◆ Task to carry out
Update the records from the beginning through the line containing "class: Mammalia", changing every "common name" to "vernacular name" and leaving the rest unchanged. Give back only that stretch of records.

◆ Data
++++++++
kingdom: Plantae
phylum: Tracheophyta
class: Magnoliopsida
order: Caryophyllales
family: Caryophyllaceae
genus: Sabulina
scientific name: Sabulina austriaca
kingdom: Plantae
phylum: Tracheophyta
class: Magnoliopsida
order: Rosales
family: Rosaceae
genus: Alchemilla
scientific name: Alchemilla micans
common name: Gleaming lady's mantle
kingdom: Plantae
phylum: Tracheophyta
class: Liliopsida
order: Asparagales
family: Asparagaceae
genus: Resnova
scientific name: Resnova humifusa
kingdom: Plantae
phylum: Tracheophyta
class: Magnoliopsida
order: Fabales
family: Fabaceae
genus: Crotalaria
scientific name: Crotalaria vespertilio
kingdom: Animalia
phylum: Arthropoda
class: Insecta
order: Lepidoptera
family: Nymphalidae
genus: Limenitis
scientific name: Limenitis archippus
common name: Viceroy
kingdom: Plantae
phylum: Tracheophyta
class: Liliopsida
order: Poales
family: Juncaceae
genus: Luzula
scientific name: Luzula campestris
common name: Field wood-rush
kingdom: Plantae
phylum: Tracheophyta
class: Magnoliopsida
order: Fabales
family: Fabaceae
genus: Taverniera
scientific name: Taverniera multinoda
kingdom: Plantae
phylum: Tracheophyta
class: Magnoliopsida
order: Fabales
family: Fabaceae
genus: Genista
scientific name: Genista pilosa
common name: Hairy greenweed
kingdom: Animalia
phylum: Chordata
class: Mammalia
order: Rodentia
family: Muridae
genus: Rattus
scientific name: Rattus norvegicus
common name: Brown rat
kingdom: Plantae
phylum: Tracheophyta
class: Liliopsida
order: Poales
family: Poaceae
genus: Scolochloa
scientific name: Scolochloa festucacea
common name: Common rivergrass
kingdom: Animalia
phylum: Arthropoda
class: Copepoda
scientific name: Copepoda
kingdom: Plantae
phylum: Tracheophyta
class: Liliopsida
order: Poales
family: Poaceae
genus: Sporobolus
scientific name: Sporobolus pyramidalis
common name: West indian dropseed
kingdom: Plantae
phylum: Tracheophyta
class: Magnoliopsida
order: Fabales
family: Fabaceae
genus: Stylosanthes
++++++++
◆ Task solution
kingdom: Plantae
phylum: Tracheophyta
class: Magnoliopsida
order: Caryophyllales
family: Caryophyllaceae
genus: Sabulina
scientific name: Sabulina austriaca
kingdom: Plantae
phylum: Tracheophyta
class: Magnoliopsida
order: Rosales
family: Rosaceae
genus: Alchemilla
scientific name: Alchemilla micans
vernacular name: Gleaming lady's mantle
kingdom: Plantae
phylum: Tracheophyta
class: Liliopsida
order: Asparagales
family: Asparagaceae
genus: Resnova
scientific name: Resnova humifusa
kingdom: Plantae
phylum: Tracheophyta
class: Magnoliopsida
order: Fabales
family: Fabaceae
genus: Crotalaria
scientific name: Crotalaria vespertilio
kingdom: Animalia
phylum: Arthropoda
class: Insecta
order: Lepidoptera
family: Nymphalidae
genus: Limenitis
scientific name: Limenitis archippus
vernacular name: Viceroy
kingdom: Plantae
phylum: Tracheophyta
class: Liliopsida
order: Poales
family: Juncaceae
genus: Luzula
scientific name: Luzula campestris
vernacular name: Field wood-rush
kingdom: Plantae
phylum: Tracheophyta
class: Magnoliopsida
order: Fabales
family: Fabaceae
genus: Taverniera
scientific name: Taverniera multinoda
kingdom: Plantae
phylum: Tracheophyta
class: Magnoliopsida
order: Fabales
family: Fabaceae
genus: Genista
scientific name: Genista pilosa
vernacular name: Hairy greenweed
kingdom: Animalia
phylum: Chordata
class: Mammalia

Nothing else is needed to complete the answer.